National Party 2008 Education Policy: Crusade for Literacy and Numeracy says that one out of five New Zealand children leave school without the qualifications and skills they need to succeed. (I am not sure what these skills are supposed to be and if they are 21st century skills. )
National will provide an additional $47 million a year of funding for these critical 10 steps.
Nationals First 10 Steps
1. Set National Standards in literacy and numeracy. These standards will describe all the things children should be able to do by a particular age or time spent at primary or intermediate school.
2. Require every primary and intermediate school pupil to be assessed regularly against National Standards. These assessment programmes compare the progress of pupils with other pupils across the country. Does anyone else worry about this point? Who is going to look good here, and what is the 'norm'? One of the 10 principles of Assessment for Learning: Research based principles to guide classroom practice, by the Assessment Reform Group (2002) says assessment should be sensitive because of the emotional impact they have on learners confidence and enthusiasm. How will disadvantaged and low-achievement pupils and their community feel?
3. Require primary and intermediate schools to report to parents in plain English about how their child is doing compared to National Standards and compared to other children their age. These reports will give parents information in plain English (perhaps there will be a guide?) about how their child is doing compared to National Standards and compared to other children their age.
4. Provide targeted funding of $18 million a year to assist primary and intermediate schools to give an extra hand to those pupils who are not meeting National Standards.
Apparently only 59% of schools in decile 1 to 3 have a Reading Recovery programme, yet 71% of decile 8 to 10 schools do. Are there limiting age restrictions to Reading Recovery assistance that disadvantage struggling students?
5. The will refocus the Ministry of Education and the Education Review Office to support schools in the Crusade for Literacy and Numeracy. National aim to minimise the many demands and compliance requirements they place on schools, so that principals and teachers can focus their attention on providing pupils with the skills they need.
6. Provide extra support to under-performing schools to ensure their pupils are on track to achieve National Standards, using an expanded range of intervention methods to assist schools.

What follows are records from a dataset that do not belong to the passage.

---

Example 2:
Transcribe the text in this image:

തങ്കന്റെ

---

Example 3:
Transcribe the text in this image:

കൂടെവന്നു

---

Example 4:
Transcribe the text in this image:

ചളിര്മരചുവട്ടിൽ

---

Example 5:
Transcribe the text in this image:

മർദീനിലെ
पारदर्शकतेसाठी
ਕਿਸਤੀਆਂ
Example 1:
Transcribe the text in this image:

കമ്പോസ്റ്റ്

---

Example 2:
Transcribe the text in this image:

7. National will get tough on truancy by prosecuting parents of persistent truants and giving schools an extra $4 million a year to crack down on truants.

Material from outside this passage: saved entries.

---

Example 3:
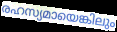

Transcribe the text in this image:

രഹസ്യമായെങ്കിലും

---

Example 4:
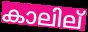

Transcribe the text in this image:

കാലില്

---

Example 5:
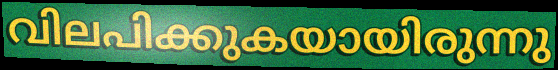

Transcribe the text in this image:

വിലപിക്കുകയായിരുന്നു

Having little experience with this point I am very curious to here what experienced teacher say about this. Will it help? Is this a teachers job and is punishment or education of parent the 'right' path?

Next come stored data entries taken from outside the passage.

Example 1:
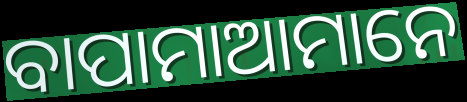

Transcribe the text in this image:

ବାପାମାଆମାନେ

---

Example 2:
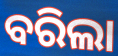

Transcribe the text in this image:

ବରିଲା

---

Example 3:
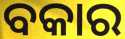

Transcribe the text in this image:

ବକାର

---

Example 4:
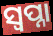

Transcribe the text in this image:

8. Give schools extra help to deal with disruptive pupils, including an extra $2 million a year for the Interim Response Fund. National say that disruptive pupils are at risk of leaving school without the literacy and numeracy skills they need to succeed. They also threaten the progress of other children in their class, and in the medium term will allocate some of the funds currently tied up in the Ministry’s contestable funding pools and use this to give individual schools the ability to tailor solutions that are best for their particular situations.
What are the criteria for a 'disruptive' pupil? I really would like to know this one as I am sure many teachers out there will as well.
9. They will support teaching excellence by:
- Review teacher training.
- Encourage a high-trust flexible teaching environment (I am not clear on the meaning of this).
- Encouraging schools to co-operate to expand successful teaching methods.
- Celebrating the success of top-performing teachers with an extra $2 million a year for excellence awards.
- National will also support the current goal of reducing pupil-to-teacher ratios in new-entrant classes from 18:1 to 15:1, and we will maintain all budgeted funding for this initiative (why only new-entrant? I believe that should apply all the way through school).
10. Improve special education services by:
- Ensuring more special education funding makes it into frontline services.
- Increase Ongoing and Reviewable Resourcing Schemes (ORRS) funding by $18 million a year for pupils with the highest special education needs.
- Drop Labour’s emphasis on mainstreaming and work to support the choice of those families who wish to send their children to special schools (Again as a beginner teacher I have mixed feeling about this, any experiences to share?)
- Expand special education schools and encouraging the development of satellite special education classes.
"New Zealanders have a right to expect that our schools will be up to the task of providing our children with the skills and knowledge they need to prosper in the 21st Century. " Quoted in these building plans not the literacy and numeracy plans... and further are we going to assess them?
- National say many schools current ICT facilities are separate from areas of ‘normal’ teaching. They say it is evidence of ‘past thinking’ and the possibilities for new teaching and learning approaches using technology such as video conferencing, virtual learning, and internal information portal will change the face of education. (Fantastic news, who do I call?)
- National will provide enhanced capital funding for future-proofing our schools with better ICT facilities and integrated ICT access within the teaching spaces throughout schools. (This requires we change our teaching and learning concepts, do you think this clashes with National comparative testing?)
- National is committed to improving trades training in schools. Right now many schools tell us they have inadequate ‘technology’ facilities for providing this training.
I start my teaching career with a new government and I do believe we all at least have the same goal of providing the best education and well being we can for our children.
How do you think Nationals education policy aligns with 21st century education? How do you think it may affect your classroom?